During the first week of December, 2013, the Nonhuman Rights Group, an animal rights NGO, filed petitions for writs of habeas corpus in 3 superior courts in NY, to free 4 chimpanzees from what they identified as “illegal captivity,” and seeking a declaration that they are legal persons. The group established an inter vivos trust, naming the chimpanzees – 2 owned by 2 different private individuals, and the other 2 housed at Stony Brook University but owned by another university – and, based on the fact that the chimps were beneficiaries of these trusts, they argued that New York State had already declared them to be legal persons.
If this argument failed, the group argued that the chimps were legal persons under the common law, and compared them to human slaves, corporations, and ships, all of which have been granted legal personhood status.
They cited In Re Fouts, 677 N.Y.S.2d 699, 699 (N.Y. Surr. 1998) to support the contention that the chimps were persons. However, in that case the court stated “the court need not reach the issue of personhood for chimpanzees because the statute provides an adequate remedy that will satisfy the concerns of the petitioner.”
All three superior courts in NY denied the petitions for writs of habeas corpus, and at least one appellate court would not hear the appeal.
Interestingly, in the recently decided U.S. Supreme Court case, “Hobby Lobby” (notorious for other issues), the court discussed the legal fiction that corporations are legal persons. They clarified that corporations are not in and of themselves considered “persons,” stating that while “[u]nder the Dictionary Act, ‘the wor[d] ‘person’ … include[s] corporations, companies, associations, firms, partnerships, societies, and joint stock companies, as well as individuals,’” the purpose of defining corporations as ‘persons’ is a legal fiction established to protect the rights of people.” Burwell v. Hobby Lobby Stores, Inc., — S.Ct. —-, 2014 WL 2921709, at *13-14 (U.S.) (emphasis added).

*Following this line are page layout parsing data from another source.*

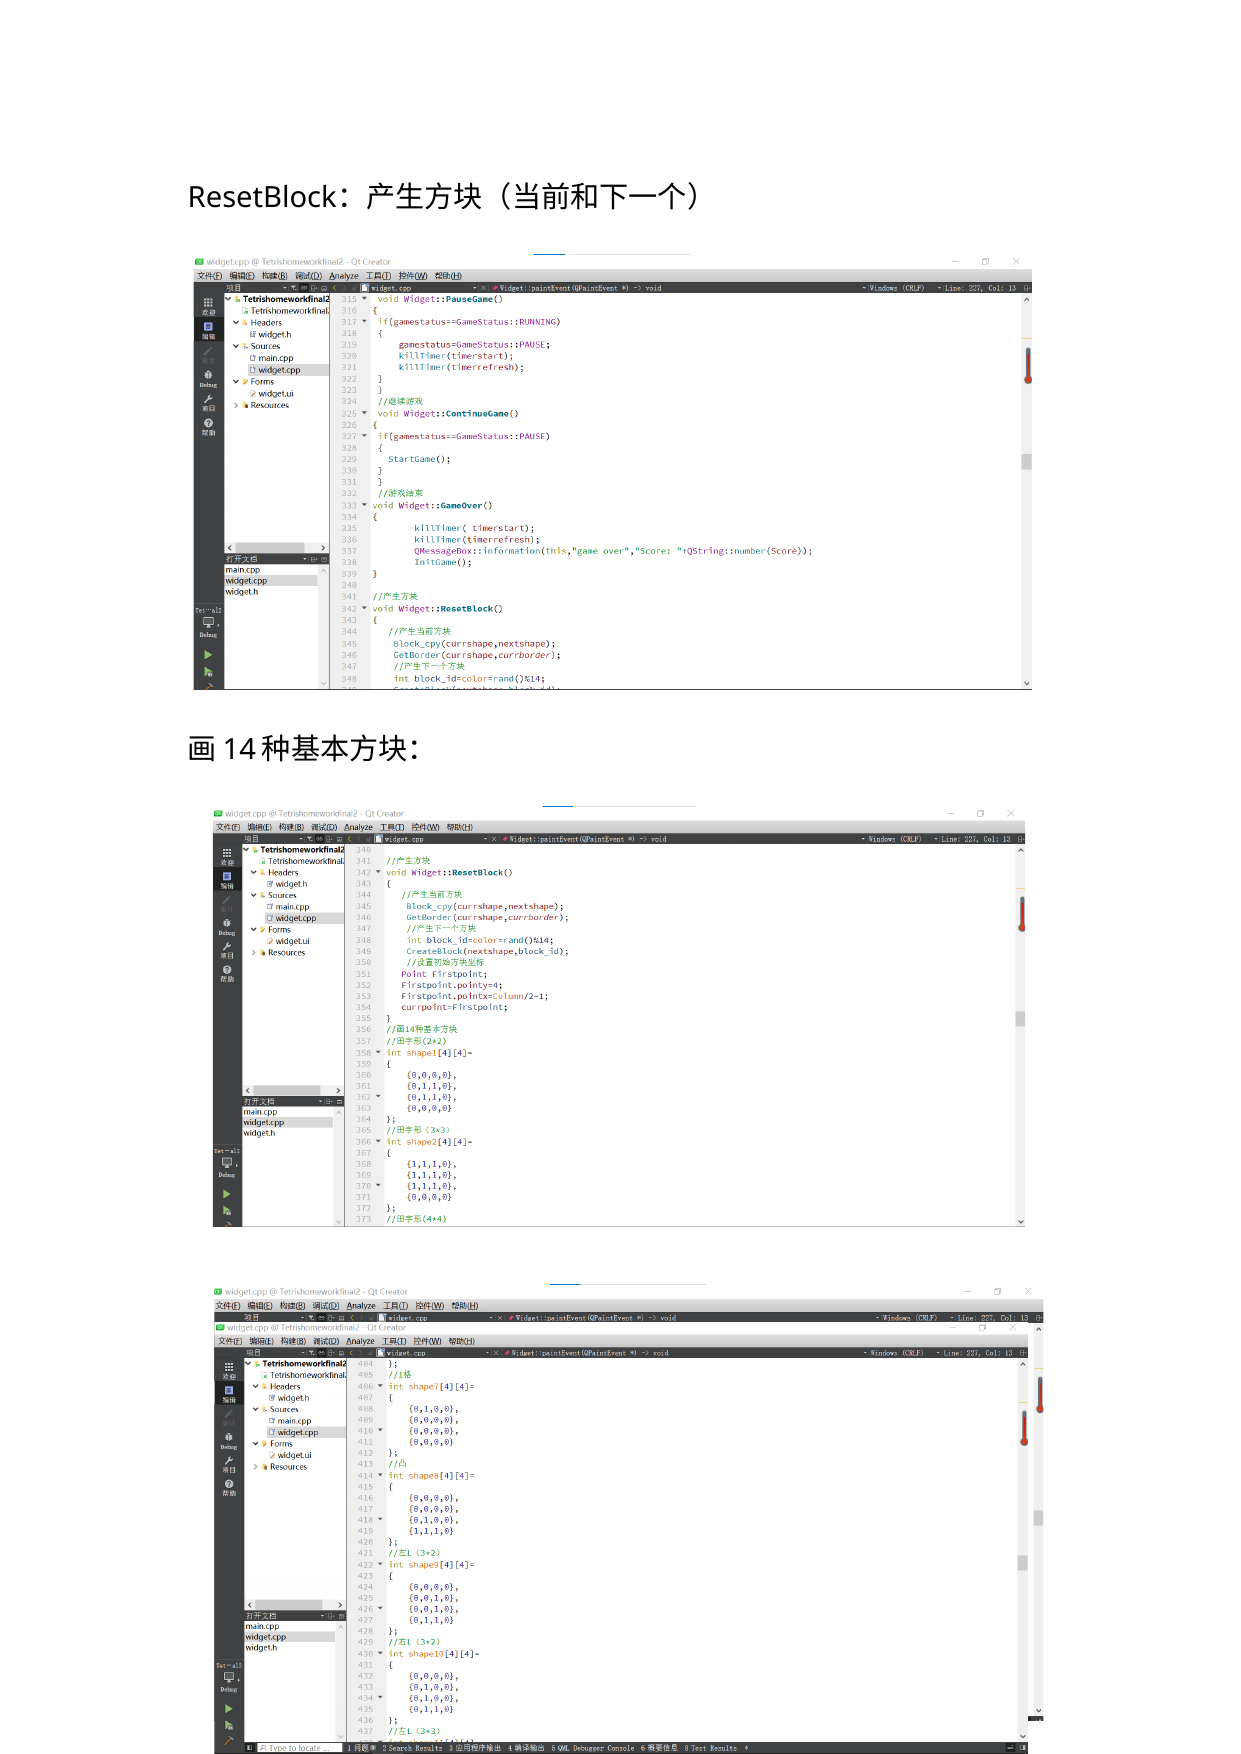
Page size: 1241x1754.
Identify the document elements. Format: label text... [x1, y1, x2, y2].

picture [212, 806, 1025, 1227]
picture [214, 1284, 1044, 1754]
list ResetBlock：产生方块（当前和下一个） [187, 162, 1053, 227]
picture [193, 254, 1032, 690]
list 画14种基本方块： [187, 292, 1053, 779]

In an unrelated controversy about the copyrightability of a “selfie” taken by a monkey, the US Copyright Office clarified that only a human being could be considered an “author” of a copyrightable work.
“The U.S. Copyright Office will register an original work of authorship, provided that the work was created by a human being . . . The Office will not register works produced by nature, animals, or plants.” Compendium of U.S. Copyright Office Practices Third Edition Public Draft 08/19/2014306-The Human Authorship Requirement.
On the flip side, an Oregon State Supreme Court decision recently held that animals may be “victims” of animal cruelty, in a decision that some believe assigns human rights to animals.
It will be interesting to see where and how these decisions will be used in future cases involving the rights of animals and their owners.